University is on the Case for Police Institute
University Will Research Crime Deterrence, Prepare Law Enforcement Leaders
UT Dallas will fill key research and training roles in the crime-fighting work of the W.W. Caruth Jr. Dallas Police Institute, plans for which were detailed Tuesday.
Criminology researchers at the University will study a wide variety of police staffing and crime issues for the institute. The University’s doctoral criminology program will also attract the next generation of police administrators seeking to further their education.
The institute will be housed on the new Dallas campus of the University of North Texas. It was made possible by a $9.5 million grant from the W.W. Caruth Jr.
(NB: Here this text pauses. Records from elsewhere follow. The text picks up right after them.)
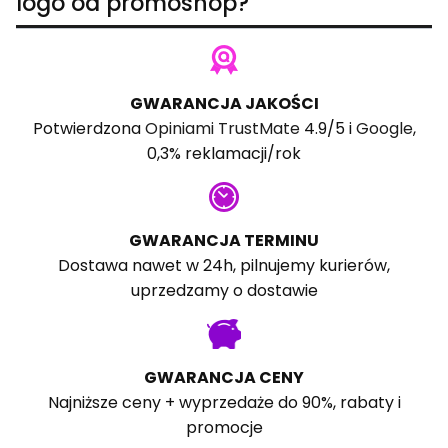
logo od promoshop?
GWARANCJA JAKOŚCI
Potwierdzona
Opiniami TrustMate
4.9/5 i
Google
,
0,3% reklamacji/rok
GWARANCJA TERMINU
Dostawa nawet w 24h, pilnujemy kurierów,
uprzedzamy o dostawie
GWARANCJA CENY
Najniższe ceny + wyprzedaże do 90%, rabaty i
promocje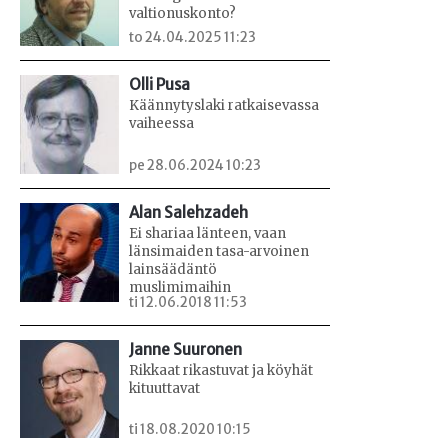
valtionuskonto?
to 24.04.2025 11:23
Olli Pusa
Käännytyslaki ratkaisevassa
vaiheessa
pe 28.06.2024 10:23
Alan Salehzadeh
Ei shariaa länteen, vaan
länsimaiden tasa-arvoinen
lainsäädäntö
muslimimaihin
ti 12.06.2018 11:53
Janne Suuronen
Rikkaat rikastuvat ja köyhät
kituuttavat
ti 18.08.2020 10:15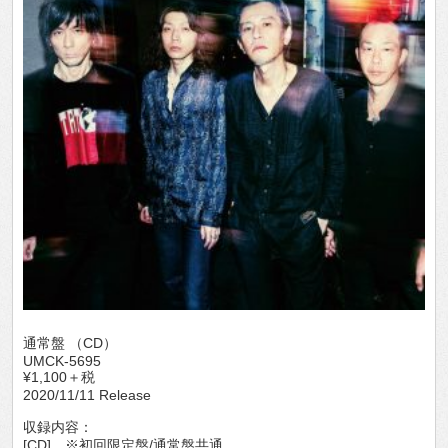
通常盤 （CD）
UMCK-5695
¥1,100＋税
2020/11/11 Release
収録内容：
[CD] ※初回限定盤/通常盤共通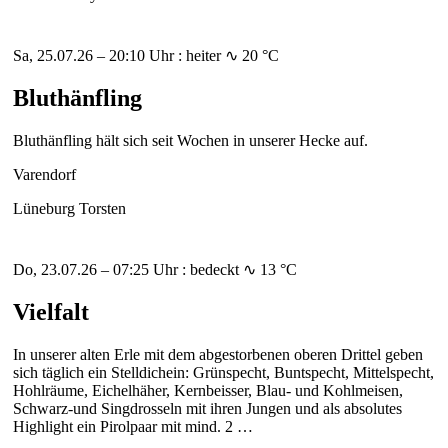
Sa, 25.07.26 – 20:10 Uhr : heiter ∿ 20 °C
Bluthänfling
Bluthänfling hält sich seit Wochen in unserer Hecke auf.
Varendorf
Lüneburg Torsten
Do, 23.07.26 – 07:25 Uhr : bedeckt ∿ 13 °C
Vielfalt
In unserer alten Erle mit dem abgestorbenen oberen Drittel geben
sich täglich ein Stelldichein: Grünspecht, Buntspecht, Mittelspecht,
Hohlräume, Eichelhäher, Kernbeisser, Blau- und Kohlmeisen,
Schwarz-und Singdrosseln mit ihren Jungen und als absolutes
Highlight ein Pirolpaar mit mind. 2 …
Foundation at the Communities Foundation of Texas.
“Police departments typically aren’t the beneficiaries of major philanthropic gifts like this, especially as a direct investment in our officers,” said Dallas Police Chief David Kunkle. “Growing the department requires recruiting, training and retaining the best and brightest officers we can. This institute will help us develop the most effective, up-to-date force in the nation.”
The institute is designed to educate and train Dallas Police Department leaders to confront their city’s crime issues. It will also seek to develop innovative policing strategies to serve as models for other cities.
The idea for the W.W. Caruth Jr. Dallas Police Institute came out of research by the nonprofit Rand Corp., which was hired in 2006 to study best policing practices and identify the optimal strategies for investing in the department. Rand interviewed Dallas Police staff members and reviewed available training opportunities locally and nationally.
Currently, the DPD only provides in-house training through the level of sergeant. Once an officer is promoted to the rank of lieutenant, available external training programs to help officers develop leadership skills are scarce. The institute will offer at least one 10-week mid-level management course, two four-week supervisory courses and one five-day executive seminar annually for police officers.
The institute also will function as a research facility by providing a forum for the department to solve complex management problems through discussions between police and university scholars. By comparing and measuring the effects of different crime fighting approaches, it can serve as a laboratory to evaluate new techniques and tactics.
The institute is set to begin operations March 1, 2008.